The state of Texas remains in a public health emergency after the landfall of Hurricane Harvey as first responders rush to meet emergency medical needs and officials urge insurers to loosen restrictions on care delivery. The damage inflicted by the storm, which made landfall Friday, but then lingered to flood large areas of the state, could result in costs of $30 billion.

The public health emergency declaration made by HHS Secretary Tom Price, MD, on Friday followed a major disaster declaration from the White House and allows for health resources to be mobilized to the affected areas of Texas and Louisiana. These resources and personnel, according to an HHS announcement, include the following:
  • 460 National Disaster Medical System clinicians and personnel
  • 6 Disaster Medical Assistance Teams, supported by Incident Response Coordination Teams
  • Two 250-bed Federal Medical Stations to Louisiana, and several more in Dallas, Texas
  • US Public Health Service Commissioned Corps on call for rapid deployment to Federal Medical Stations
  • Toll-free Disaster Distress Helpline for behavioral health needs
Along with these physical resources, HHS has also supplied data on individuals who rely on electricity to power their medical equipment, so local authorities can identify them for rescue. Awareness campaigns spread prior to Harvey’s landfall had provided education on safety precautions to take before, during, and after the storm.

“We recognize the gravity of the situation in Texas, and the declaration of a public health emergency will provide additional flexibility and authority to help those who have been impacted by the storm,” said Price in a press release.

Part of this flexibility allows CMS to waive the usual documentation requirements needed to deliver care for Medicare beneficiaries, since it may not be possible to access health records and enrollment status for patients who have been evacuated out of their communities. With the documentation requirements lifted, patients can access needed care without having to demonstrate their status as Medicare beneficiaries.

At the state level, the Texas insurance commissioner issued a bulletin urging insurers to waive their normal penalties for accessing out-of-network care, considering the evacuations, and to suspend any requirements like prior authorization or referrals that could slow down the care delivery process.
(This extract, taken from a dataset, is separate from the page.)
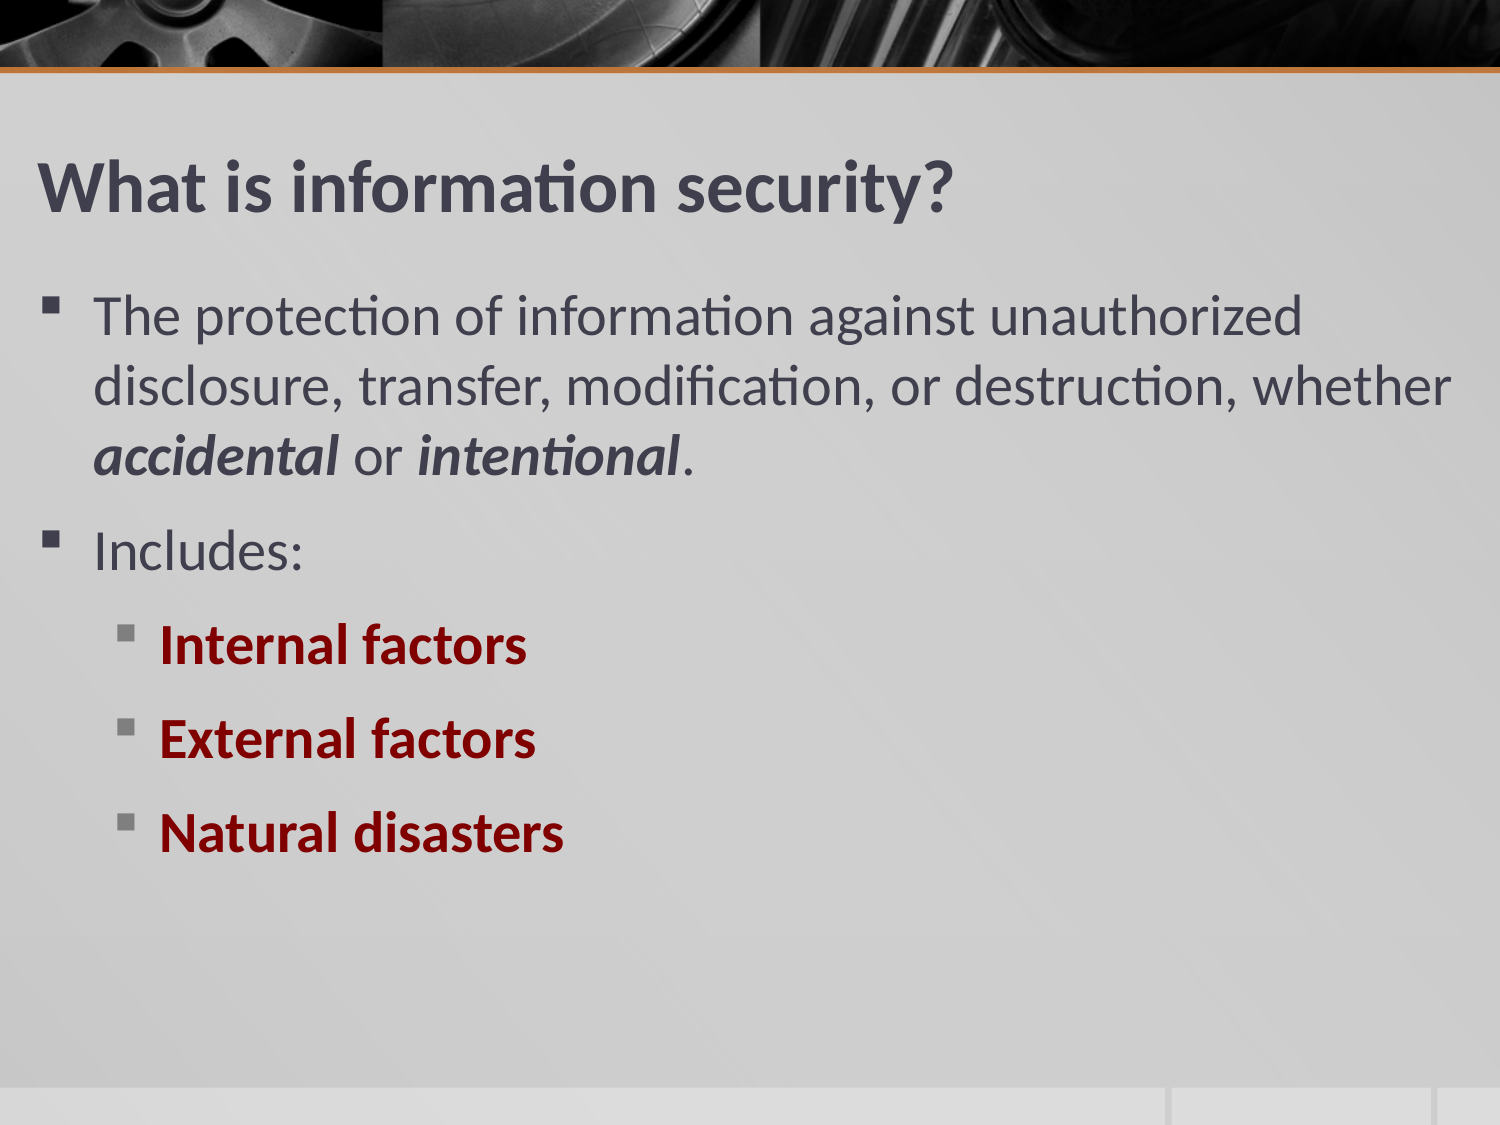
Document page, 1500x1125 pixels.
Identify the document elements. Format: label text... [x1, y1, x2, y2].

title What is information security? [37, 107, 1469, 258]
list The protection of information against unauthorized disclosure, transfer, modification, or destruction, whether accidental or intentional. Includes: Internal factors External factors Natural disasters [37, 270, 1469, 1038]
picture [0, 0, 1500, 67]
It also called on payers to extend their deadlines for filing claims until the emergency is declared over.

“Insureds, enrollees, or certificate holders should not be left without their necessary health care or dental services during a catastrophic event,” the commissioner stated.

According to Bloomberg, the total costs incurred by Harvey could reach $30 billion, which would place it among the top 8 most damaging storms in history. The storm was not yet finished as of Monday afternoon, as the National Weather Service tweeted that “more rain remains in the forecast” for Dayton, Texas, a town that has already endured nearly 40 inches in total rainfall from Harvey.